Des cris de « Bienvenue en Israël ! » et nous t'aimons!" ont été entendus tout au long de la visite alors que les propriétaires de restaurants et de magasins tentaient de persuader le groupe de fréquenter leurs établissements.

Dans le même temps, plusieurs Arabes locaux de Jérusalem au marché ont murmuré des messages de haine désagréables en passant, exprimant leur désapprobation de la normalisation entre les deux pays alors qu'ils vivent en Israël.

Ces messages ont été ignorés, comme l'a dit l'un des membres féminins du groupe bahreïni :
" Nous ne répondons pas à la haine."

Dan Feferman, directeur des communications et des affaires mondiales à Sharaka qui a organisé le voyage, a déclaré que l'objectif de la mission était « de s'assurer que les accords de paix ne restent pas seulement entre les gouvernements. Il y a eu trop de décennies  de méfiance, d'hostilité et d'images négatives dans les médias, et nous voulons donc nous assurer que cette paix devienne une paix chaleureuse qui se traduise dans le peuple. … Nous voulons créer autant de points de contact et d'interaction que possible."

Il a ajouté que Sharaka « veut créer un entrepreneuriat social, établir des liens entre les entrepreneurs, les ONG, les initiatives éducatives, les initiatives des jeunes, les sports, la culture, etc., et utiliser tout cela comme modèle pour le reste du monde arabe pour réaliser que la paix et les liens positifs sont un énorme avantage pour tout le monde, et cette radicalisation n'est en faveur de personne.

«Nous connectons ces Bahreïnis influents à leurs homologues ici pour stimuler ces collaborations que nous voulons voir se produire. C'est le fondement de la paix, lorsqu'il y a des collaborations concrètes et pas seulement des mots », a déclaré Feferman.

À la fin de la visite du marché, Muhammad Yusuf Al Shaer, frère de Khawla et chercheur de marché bahreïni, a déclaré : « Mon interprétation de la paix n'est pas ce qui est écrit sur papier.
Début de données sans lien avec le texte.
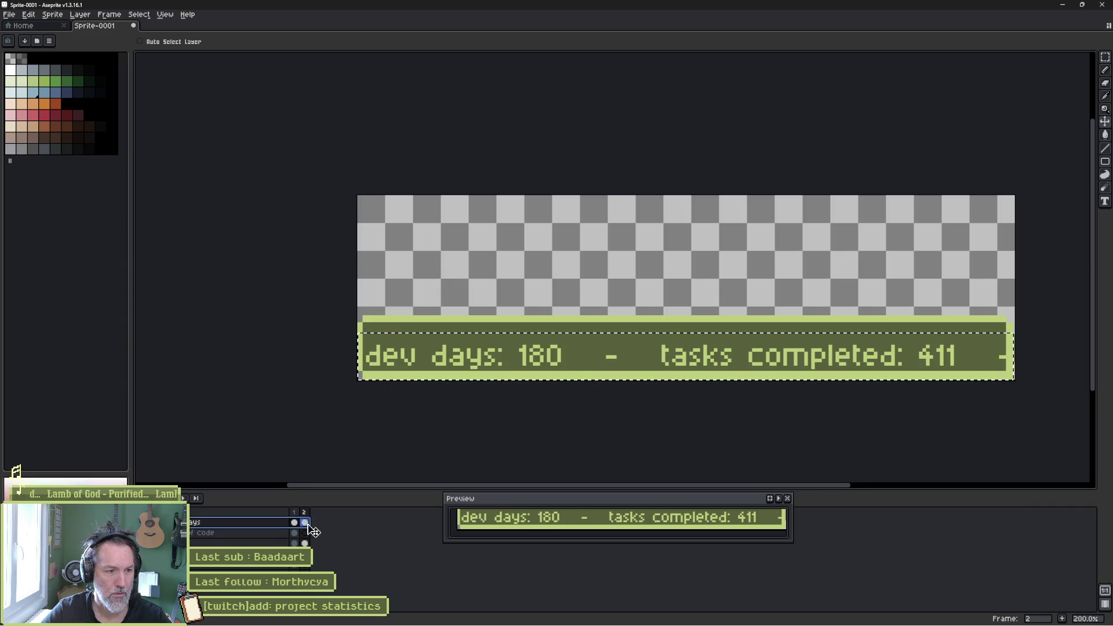
pyautogui.press('ctrl+d')
pyautogui.moveTo(546, 358); pyautogui.dragTo(547, 342)
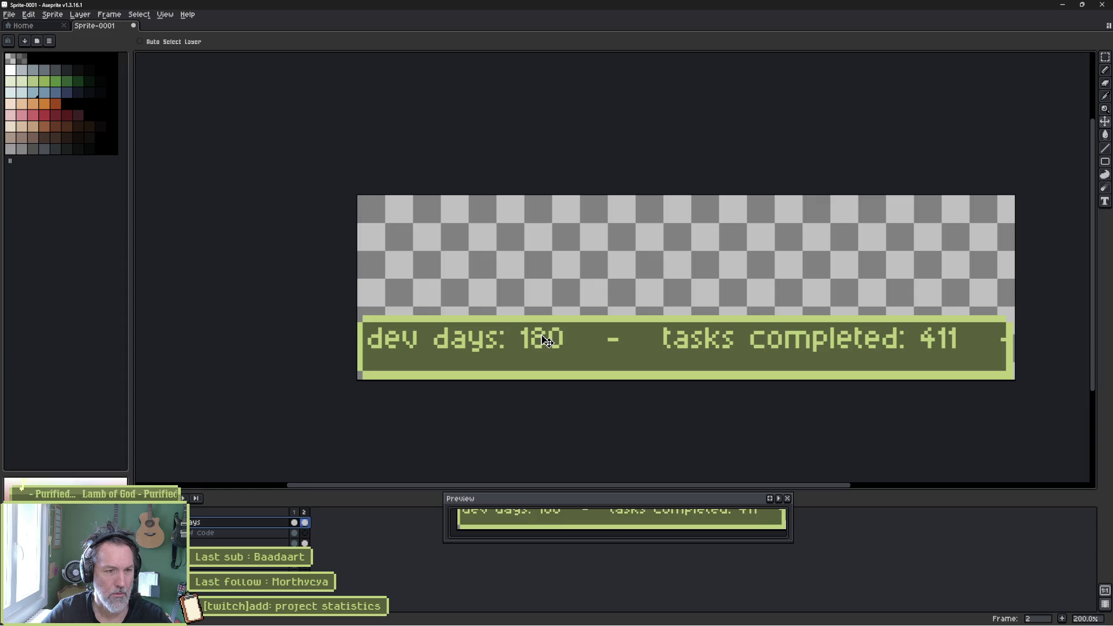
# - Raise the banner's bottom strip about 25 px to sit just under the text
pyautogui.press('m')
Ce n'est pas ce sur quoi les gouvernements s'entendent en tant que paix ; ce n'est pas un traité. C'est moi assis avec toi. Vous me donnez votre avis et je vous donne le mien, et nous pouvons être d'accord ou pas d'accord, et toujours pouvoir manger dans la même assiette, partager un terrain d'entente et se revoir à l'avenir.